Pytorch Expected more than 1 value per channel when training when using BatchNorm

I've written this code:

import numpy as np
import torch
from torch.utils.data import TensorDataset, dataloader

inputDim = 10
n = 1000
X = np.random.rand(n,inputDim)
y = np.random.rand(0,2,n)

tensor_x = torch.Tensor(X)
tensor_y = torch.Tensor(y)
Xy = (tensor_x, tensor_y)
XyLoader = dataloader.DataLoader(Xy, batch_size = 16, shuffle = True, drop_last = True)

model = torch.nn.Sequential(
  torch.nn.Linear(inputDim, 200),
  torch.nn.ReLU(),
  torch.nn.BatchNorm1d(num_features=200),
  torch.nn.Linear(200,100),
  torch.nn.Tanh(),
  torch.nn.BatchNorm1d(num_features=100),
  torch.nn.Linear(100,1),
  torch.nn.Sigmoid()
)

optimizer = torch.optim.Adam(model.parameters(), lr= 0.001)
loss_fn = torch.nn.BCELoss()

nepochs = 1000
for epochs in range(nepochs):
  for X,y in XyLoader:
    batch_size = X.shape[0]
    y_hat = model(X.view(batch_size,-1))
    loss = loss_fn(y_hat, y)
    optimizer.zero_grad()
    loss.backward()
    optimizer.step()


with torch.no_grad():
  xt = torch.tensor(np.random.rand(1,inputDim))
  y2 = model(xt.float())
  print(y2.detach().numpy()[0][0])

What am I doing wrong with torch.nn.BatchNorm1d ? If I run the code without the two line with everything goes "ok" what's the problem?

Solution

In your case, PyTorch was simply complaining about the shape of the input to nn.BatchNorm1d, where the input is expected to have a shape of (B, C, L). C is the embedding dimension and L is the length/timesteps of the input sequence. Usually, 1d in PyTorch is referring to a sequence, e.g. a tokenized sentence, of which each token (L in total) is represented as a C dimensional vector and stacked over dim 1. To fix the error, you can do

tensor_x = torch.as_tensor(X).unsqueeze(1)  # use as_tensor to avoid unnecessary data copy
tensor_y = torch.as_tensor(y)

The full modified code:

import numpy as np
import torch
from torch.utils.data import TensorDataset, DataLoader

inputDim = 10
n = 1000
X = np.random.rand(n, inputDim)
y = np.random.rand(0, 2, n)

tensor_x = torch.as_tensor(X).unsqueeze(1)
tensor_y = torch.as_tensor(y)
Xy = (tensor_x, tensor_y)
XyLoader = DataLoader(Xy, batch_size = 16, shuffle = True, drop_last = True)
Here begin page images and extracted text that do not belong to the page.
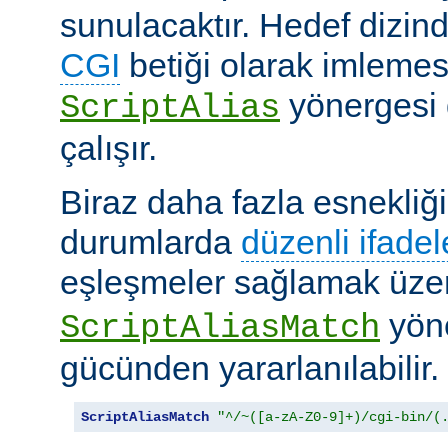
sunulacaktır. Hedef dizind
CGI
betiği olarak imlemes
yönergesi 
ScriptAlias
çalışır.
Biraz daha fazla esnekliği
durumlarda
düzenli ifadel
eşleşmeler sağlamak üz
yöne
ScriptAliasMatch
gücünden yararlanılabilir.
ScriptAliasMatch
"^/~([a-zA-Z0-9]+)/cgi-bin/(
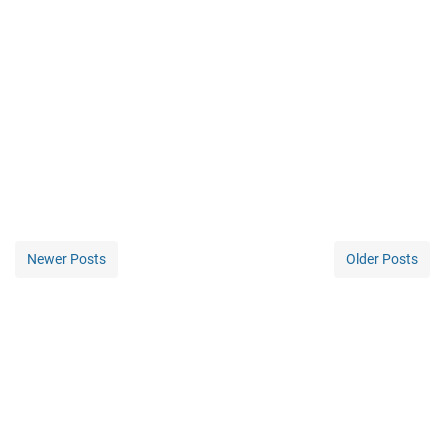
Newer Posts
Older Posts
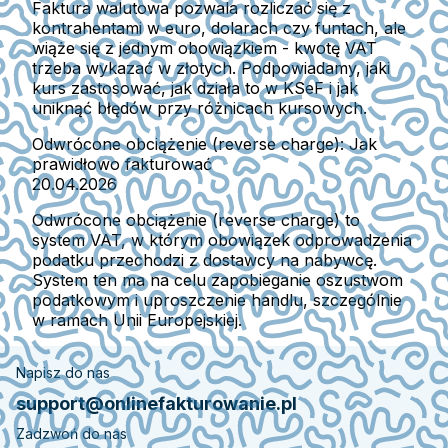
Faktura walutowa pozwala rozliczać się z
kontrahentami w euro, dolarach czy funtach, ale
wiąże się z jednym obowiązkiem - kwotę VAT
trzeba wykazać w złotych. Podpowiadamy, jaki
kurs zastosować, jak działa to w KSeF i jak
uniknąć błędów przy różnicach kursowych.
Odwrócone obciążenie (reverse charge): Jak
prawidłowo fakturować
20.04.2026
Odwrócone obciążenie (reverse charge) to
system VAT, w którym obowiązek odprowadzenia
podatku przechodzi z dostawcy na nabywcę.
System ten ma na celu zapobieganie oszustwom
podatkowym i uproszczenie handlu, szczególnie
w ramach Unii Europejskiej.
Napisz do nas
support@onlinefakturowanie.pl
Zadzwoń do nas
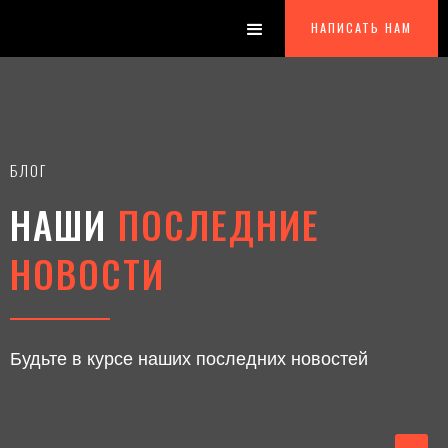
НАПИСАТЬ НАМ
БЛОГ
НАШИ
ПОСЛЕДНИЕ
НОВОСТИ
Будьте в курсе наших последних новостей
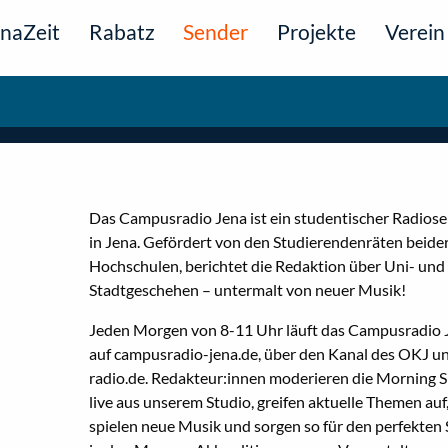
naZeit
Rabatz
Sender
Projekte
Verein
Das Campusradio Jena ist ein studentischer Radios
in Jena. Gefördert von den Studierendenräten beide
Hochschulen, berichtet die Redaktion über Uni- und
Stadtgeschehen – untermalt von neuer Musik!
Jeden Morgen von 8-11 Uhr läuft das Campusradio 
auf campusradio-jena.de, über den Kanal des OKJ u
radio.de. Redakteur:innen moderieren die Morning 
live aus unserem Studio, greifen aktuelle Themen auf
spielen neue Musik und sorgen so für den perfekten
model = torch.nn.Sequential(
  torch.nn.Linear(inputDim, 200),
  torch.nn.ReLU(),
  torch.nn.BatchNorm1d(num_features=1),
  torch.nn.Linear(200, 100),
  torch.nn.Tanh(),
  torch.nn.BatchNorm1d(num_features=1),
  torch.nn.Linear(100,1),
  torch.nn.Sigmoid()
)

optimizer = torch.optim.Adam(model.parameters(), lr= 0.001)
loss_fn = torch.nn.BCELoss()

nepochs = 1000
for epochs in range(nepochs):
    for X, y in XyLoader:
        batch_size = X.shape[0]
        y_hat = model(X.view(batch_size,-1))
        loss = loss_fn(y_hat, y)
        optimizer.zero_grad()
        loss.backward()
        optimizer.step()


with torch.no_grad():
    xt = torch.as_tensor(np.random.rand(1, inputDim), dtype=torch.float32).unsqueeze(1)
    y2 = model(xt.float())
    print(y2.detach().numpy()[0][0])